Premièrement, l’Iran pense que le temps joue en sa faveur. La preuve : il est toujours prêt à poursuivre les négociations. Normal, malgré des années de pourparlers et de sanctions, Téhéran est aujourd’hui à quelques mois de devenir une puissance nucléaire.
Le refus de Téhéran
Le Régime pense également que les milliards débloqués –même si ce n’est rien comparé aux 100 milliards toujours confisqués – l’ont sauvé de l’abysse et pourraient même lui permettre de ne pas avoir à renoncer à ses centrifugeuses.
Centrifugeuses qui sont justement au centre des désaccords. Beaucoup pensaient qu’avec un accord les Etats-Unis accepteraient de déplacer la barre de 1 500 à 4 000/5 000 centrifugeuses autorisées, pendant que l’Iran reverrait son chiffre à la baisse de 10 000 à 8 000, pour parvenir à un accord définitif aux alentours de 5 000 ou 6 000 centrifugeuses. Ces chiffres sont importants puisqu’ils permettent d’évaluer quand l’Iran sera en mesure d’accéder à l’arme nucléaire. Avec 5 000 ou 6 000 centrifugeuses, il lui faudrait de six mois à un an, en fonction des évaluations.

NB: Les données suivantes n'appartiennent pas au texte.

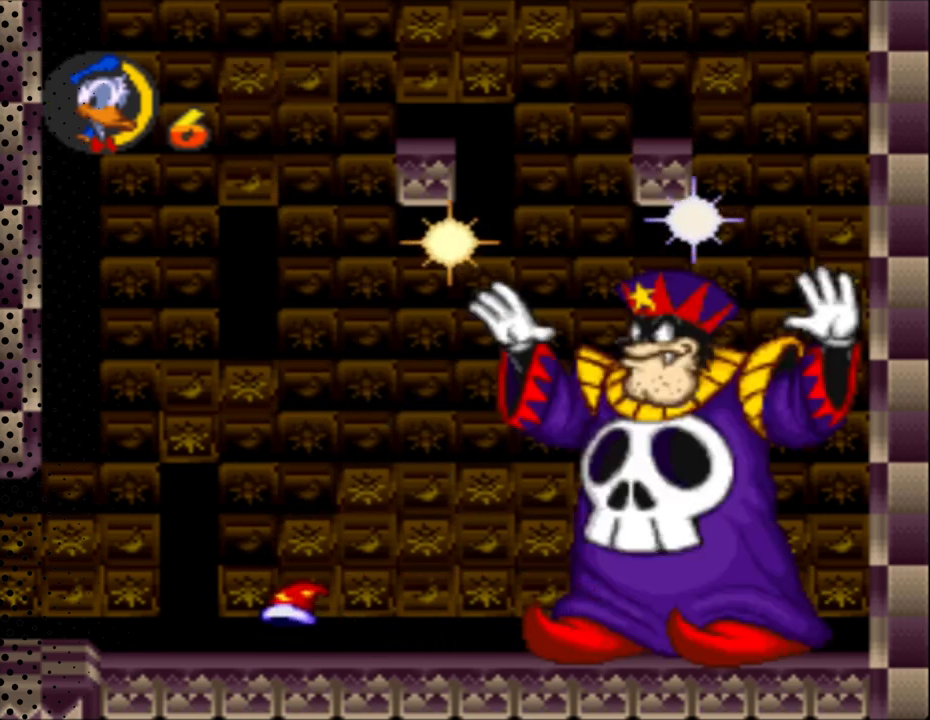
{"buttons": ["Y", "DPAD_UP"], "events": []}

Ces données étaient impensables il y a encore quelques années – quand pendant près d’une décennie, les Etats-Unis ont refusé la moindre centrifugeuse sur le sol iranien. Et pourtant, Washington était prêt à signer ce qui aurait constitué une énorme victoire pour Téhéran – même si l’Occident aurait pu penser avoir réussi à ralentir les avancées nucléaires de la République islamique – mais une erreur historique pour Israël, l’Arabie Saoudite et d’autres acteurs de la région, car un tel accord serait en outre allé de pair avec la levée des sanctions. Et pourtant, les Iraniens ont refusé.
Il y a plusieurs théories sur les raisons de ce refus, mais si Téhéran l’a fait c’est qu’il a senti qu’il pouvait se le permettre. D’une part, l’Iran pense pouvoir obtenir mieux. Et aussi, son refus ne lui a rien coûté.
L’Iran avance
L’histoire nous a montré qu’à chaque fois que des négociations ont échoué, le programme nucléaire iranien a fait un bond en avant. Téhéran est passé de quelques centrifugeuses début 2000 à 1 000 en 2007 pour arriver à 19 000 aujourd’hui (dont 10 000 seulement sont opérationnelles). Si jusqu’en 2010 il ne pouvait enrichir qu’un faible volume d’uranium, il peut désormais en produire plusieurs milliers de kilos. Durant toutes ces années, le programme nucléaire iranien n’a cessé de se développer, alors que les tentatives de négociations échouaient les unes après les autres – en août 2005, en mars et en août 2006, en juillet 2008, en octobre 2009, en juillet 2012 et en avril 2013 – faisant fi des lignes rouges de l’Occident. En d’autres termes, l’Iran avance.
Et puis il y a la Chine et la Russie. Pendant des années, elles ont traîné des pieds pour signer des sanctions contre le Régime. Leur accord à la résolution onusienne de juin 2010 aura été historique, au même titre que le soutien russe au projet de partition de la Palestine, en novembre 1947. Fidèles partenaires commerciaux de Téhéran, si Moscou et Pékin ont finalement validé des sanctions, ce n’est pas par crainte de voir l’Iran se doter de la bombe atomique mais parce qu’en 2010 et plus encore en 2012, Mahmoud Ahmadinejad les a personnellement offensées : d’abord en rejetant à plusieurs reprises des propositions pourtant en sa faveur faites par ses deux alliés. Puis en leur faisant des coups bas, politiques et économiques. Perçu comme un personnage imprévisible, incontrôlable et ingrat, l’ancien président iranien tombait alors en disgrâce.
Mais avec l’arrivée du président actuel Hassan Rouhani, la Russie et la Chine pourraient souhaiter la levée des sanctions mises en place. Les deux puissances, pressées de reprendre leurs échanges lucratifs avec la République islamique, auront certainement tendance, lors de prochaines négociations, à accepter n’importe quel accord qu’elles jugeront « suffisant ». L’Iran en est conscient. Le temps joue décidément en sa faveur.